The car body is the main bearing structure of a subway vehicle, which is located on a bogie and bears various dynamic and static loads during operation. Fatigue failure is one of the most critical failure modes of car body structures; hence, its fatigue strength analyses are of vital importance to ensure reliable performance. Compared with a carbon steel car body, an aluminium alloy car body offers the following advantages: lightweight body structure, high corrosion resistance, excellent extrusion resistance, and low overall cost. For aluminium alloy materials, the fatigue strength of a welded joint is approximately half that of the base metal, so compared with the welded joint, the base metal is not prone to fatigue failure. As a consequence, the fatigue strength evaluation of an aluminium alloy car body typically focuses on the welded joints [21].

This paper proposes a method that combines the nominal stress method and multiaxial stress method based on multiaxial stress criteria and the fatigue cumulative fatigue damage theory, according to the DVS 1608 standard [22] and EN 1999 standard [23], respectively. This method is accurate and efficient, since it not only considers the material utilization degree in multiple structural directions to demonstrate the comprehensive degree of utilization of the pivotal weld joints, but also shows the estimated fatigue life of the aluminium alloy car body.

Dataset content:
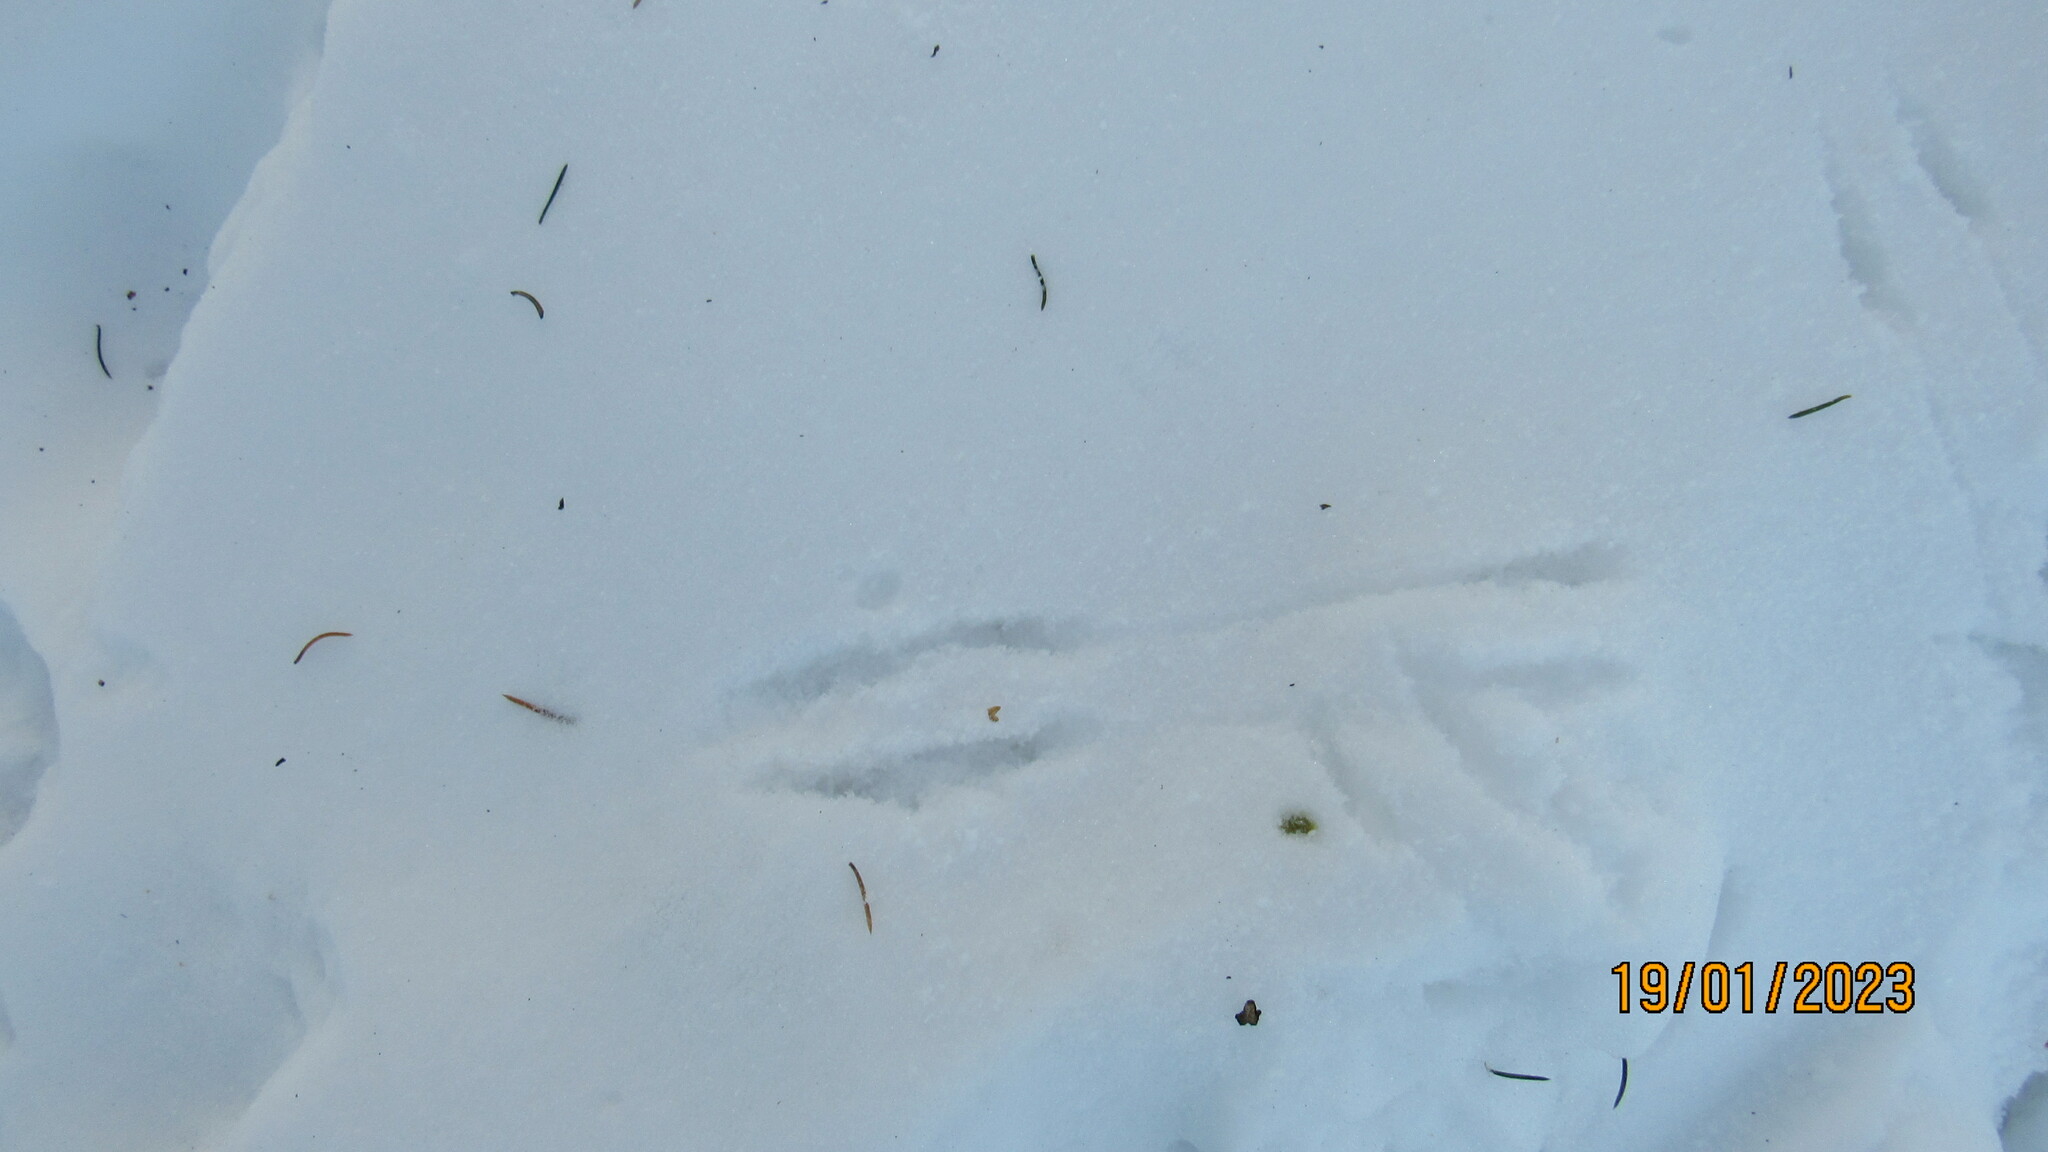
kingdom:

Work instructions: Reproduce the entire passage above on the fatigue strength of subway car bodies, word for word.

Exercise output:
The car body is the main bearing structure of a subway vehicle, which is located on a bogie and bears various dynamic and static loads during operation. Fatigue failure is one of the most critical failure modes of car body structures; hence, its fatigue strength analyses are of vital importance to ensure reliable performance. Compared with a carbon steel car body, an aluminium alloy car body offers the following advantages: lightweight body structure, high corrosion resistance, excellent extrusion resistance, and low overall cost. For aluminium alloy materials, the fatigue strength of a welded joint is approximately half that of the base metal, so compared with the welded joint, the base metal is not prone to fatigue failure. As a consequence, the fatigue strength evaluation of an aluminium alloy car body typically focuses on the welded joints [21].

This paper proposes a method that combines the nominal stress method and multiaxial stress method based on multiaxial stress criteria and the fatigue cumulative fatigue damage theory, according to the DVS 1608 standard [22] and EN 1999 standard [23], respectively. This method is accurate and efficient, since it not only considers the material utilization degree in multiple structural directions to demonstrate the comprehensive degree of utilization of the pivotal weld joints, but also shows the estimated fatigue life of the aluminium alloy car body.